I'm looking at the code, and the only immediate reason I can see how this could happen is if the cam collection ran before the interface had been collected by the inventory job (i.e. `cam.port` is set from `interface.ifname` or `interface.ifdescr`, if present, at the time the cam record is created, and is never updated after its creation).
It might also happen if the switch reindexed its interfaces between runs of the inventory and cam jobs (so that the cam records referred to ifindexes that inventory had not yet collected).
When was this WS-C93XX first entered into NAV, and did it reboot at any time near 2019-01-18 10:13:00?
morten.brekkevold@uninett.no said:
I'm looking at the code, and the only immediate reason I can see how this could happen is if the cam collection ran before the interface had been collected by the inventory job (i.e. `cam.port` is set from `interface.ifname` or `interface.ifdescr`, if present, at the time the cam record is created, and is never updated after its creation).

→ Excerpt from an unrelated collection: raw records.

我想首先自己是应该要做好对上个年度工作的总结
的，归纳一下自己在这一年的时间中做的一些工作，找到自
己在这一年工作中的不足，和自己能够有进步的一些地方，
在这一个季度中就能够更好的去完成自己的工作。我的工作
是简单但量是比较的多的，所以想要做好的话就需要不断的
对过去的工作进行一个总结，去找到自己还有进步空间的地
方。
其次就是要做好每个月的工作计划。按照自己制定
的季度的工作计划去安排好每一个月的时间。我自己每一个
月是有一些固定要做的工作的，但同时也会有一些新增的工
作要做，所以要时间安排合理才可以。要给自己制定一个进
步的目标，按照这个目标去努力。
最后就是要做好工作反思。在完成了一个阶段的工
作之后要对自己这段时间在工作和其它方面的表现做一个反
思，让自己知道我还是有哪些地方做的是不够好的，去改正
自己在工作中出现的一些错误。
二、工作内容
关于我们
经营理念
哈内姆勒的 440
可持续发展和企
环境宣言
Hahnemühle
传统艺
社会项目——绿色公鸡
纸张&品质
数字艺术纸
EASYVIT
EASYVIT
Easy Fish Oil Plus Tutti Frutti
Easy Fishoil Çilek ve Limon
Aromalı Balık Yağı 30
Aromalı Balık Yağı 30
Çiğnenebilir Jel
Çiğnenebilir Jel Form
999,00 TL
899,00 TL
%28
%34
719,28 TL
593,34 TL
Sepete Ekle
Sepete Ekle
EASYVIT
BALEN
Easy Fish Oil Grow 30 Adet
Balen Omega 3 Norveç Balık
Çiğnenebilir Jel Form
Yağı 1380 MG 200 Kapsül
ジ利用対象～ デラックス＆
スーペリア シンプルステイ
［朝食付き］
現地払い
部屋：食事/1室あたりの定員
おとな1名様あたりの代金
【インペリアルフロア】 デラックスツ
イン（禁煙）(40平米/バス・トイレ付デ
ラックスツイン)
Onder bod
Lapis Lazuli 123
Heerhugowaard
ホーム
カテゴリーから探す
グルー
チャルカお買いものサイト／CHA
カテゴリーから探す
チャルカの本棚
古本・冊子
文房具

It might also happen if the switch reindexed its interfaces between runs of the inventory and cam jobs (so that the cam records referred to ifindexes that inventory had not yet collected).
When was this WS-C93XX first entered into NAV, and did it reboot at any time near 2019-01-18 10:13:00?
Ah, I guess this happened because this switch had a case of "Found multiple matching interfaces for Interface" (a failure we see quite often) and I was rummaging around in the database and deleting interfaces around this time.
Then the next question is how do I fix this (short of deleting everything and begin from scratch...)? Delete from cam table where port is empty?
--Ingeborg
On Wed, 23 Jan 2019 11:53:25 +0100 Ingeborg Hellemo ingeborg.hellemo@uit.no wrote:
(i.e. `cam.port` is set from `interface.ifname` or `interface.ifdescr`, if present, at the time the cam record is created, and is never updated after its creation).
Ah, I guess this happened because this switch had a case of "Found multiple matching interfaces for Interface" (a failure we see quite often)
What? That sounds like a much more intriguing issue...
and I was rummaging around in the database and deleting interfaces around this time.
A-ha!
Then the next question is how do I fix this (short of deleting everything and begin from scratch...)? Delete from cam table where port is empty?
Unless you find it OK to lose history logs, I wouldn't recommend it :)
But you could potentially backfill those records with the current interface name, if you so cared (and if you trust the ifindexes have not been renumbered since the records were created). You should also take care to only update records from the problematic device or records from within a certain time period.
Something like this, perhaps:
UPDATE cam SET port=ifname FROM interface WHERE interface.netboxid = cam.netboxid AND interface.ifindex = cam.ifindex AND COALESCE(port, '') = '' AND cam.netboxid = <misbehaving_netbox_id> ;
And I would definitely recommend doing it inside a transaction, so you can verify your results before committing (i.e. start with `BEGIN;` and only issue `END;` when you are certain you did the right thing).